Task requirements: In the forum thread below about pumping water out of a horizontal cylindrical tank, what final answer for the work does the original poster say is correct?

Excerpt provided:

# Thread: Work Problem: Help Needed.

1. ## Work Problem: Help Needed.

I need some guidance for this problem:

--x--

Find the work needed to empty the horizontal cylindrical tank if it is full of water. The pump is 2 meters abovce the tank, the tank is 8 meters long (lying on its side), and ther radius of the cylinder is 2 meters.

--x--
Here's what I have so far:
Since work = force * distance, I've gotten the distance as (7-y). The cross section is a rectangle witrh a lenth of 8 meters. To get the width of the rectangle, I used x^2+y^2=25. I solved for y and got: squareroot(25-y^2).
So, the area of the cross-section is 8*squareroot(25-y^2).

It's given by my book that water has a density of 9800 Newtons.

To get the equation of the force, I did: 9800*(7-y)*[8*squareroot(25-y^2)].

Am I supposed to integrate now with boundaries of -5 to 5?
I got stuck in the middle (after factoring out the constant) while trying to integrate it:

78400*[integral from -5 to 5](7-y)*[squareroot(25-y^2)].

Can someone check my work and help me? Thanks.
The answer is 43.1 million Joules, but I'm not sure how to get it.

2. Originally Posted by shiroubi
I need some guidance for this problem:

--x--

Find the work needed to empty the horizontal cylindrical tank if it is full of water. The pump is 2 meters abovce the tank, the tank is 8 meters long (lying on its side), and ther radius of the cylinder is 2 meters.

Data listing:

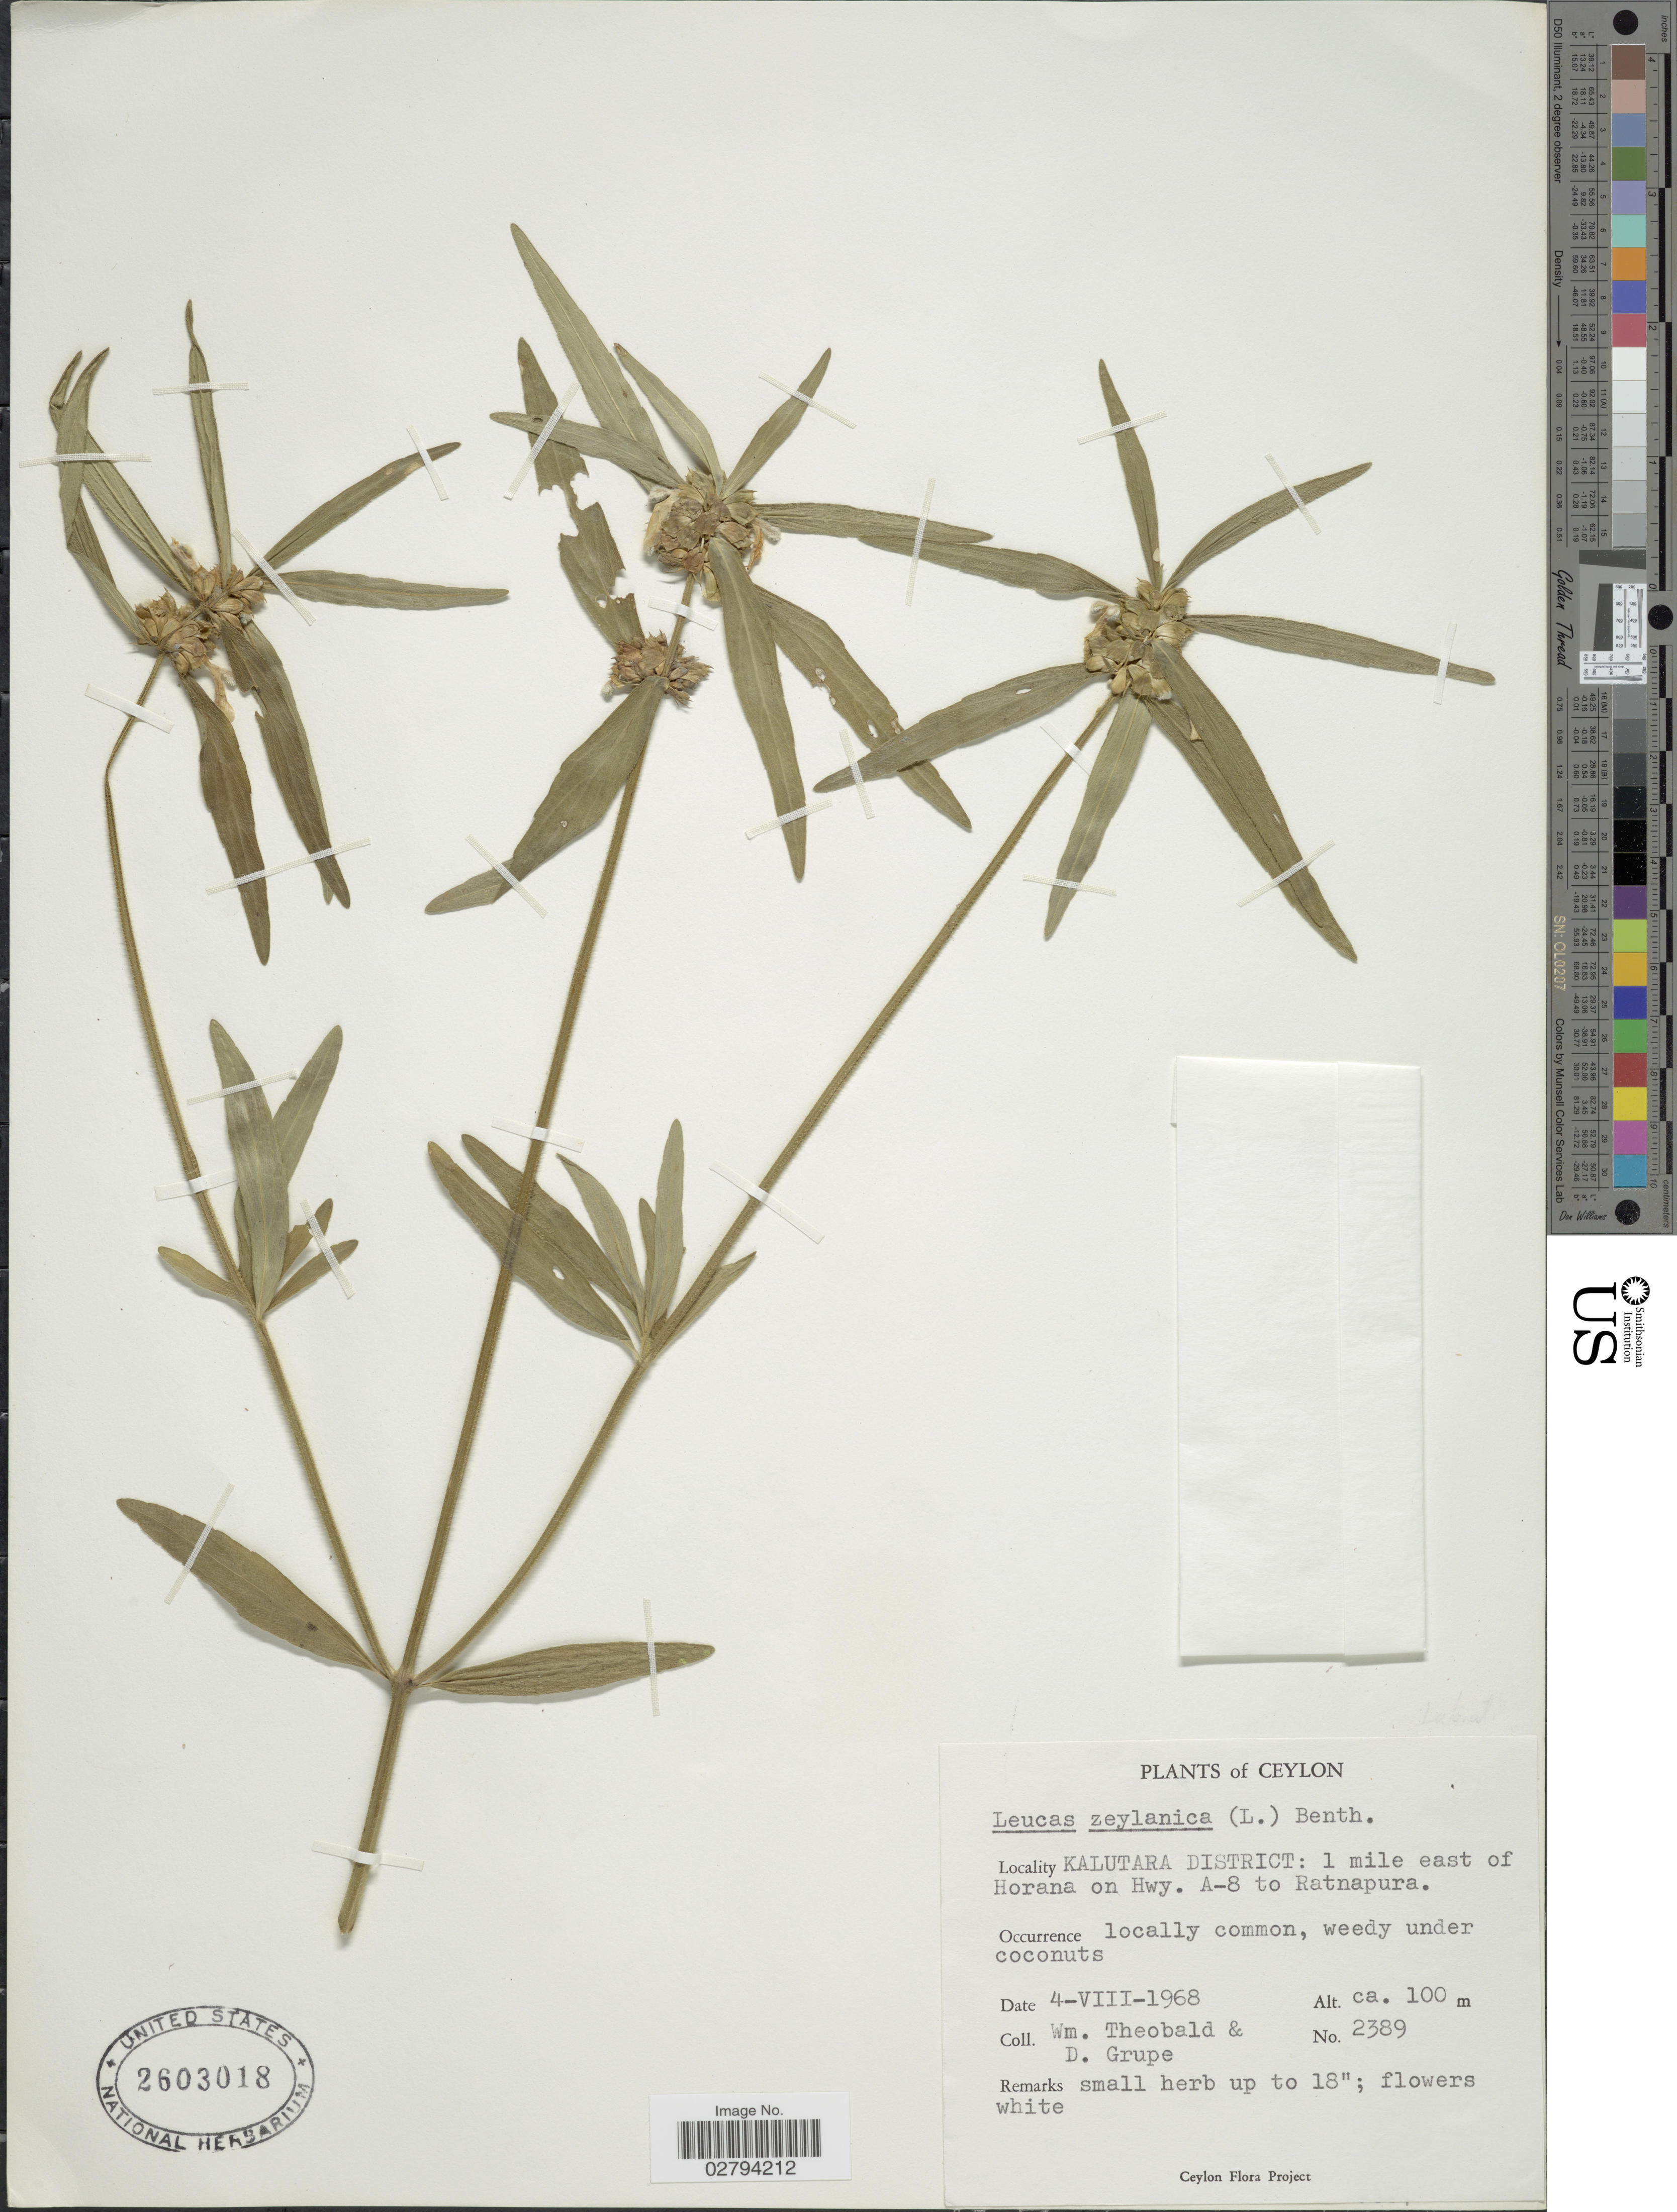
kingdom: Plantae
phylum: Tracheophyta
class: Magnoliopsida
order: Lamiales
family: Lamiaceae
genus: Leucas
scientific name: Leucas zeylanica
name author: (L.) W.T. Aiton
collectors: W. Theobald & D. Grupe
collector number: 2389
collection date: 1968-08-04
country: Sri Lanka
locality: Ceylon, Kalutara District: 1 mile east of Horana on Hwy. A-8 to Ratnapura.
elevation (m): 100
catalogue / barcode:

Result: 43.1 million Joules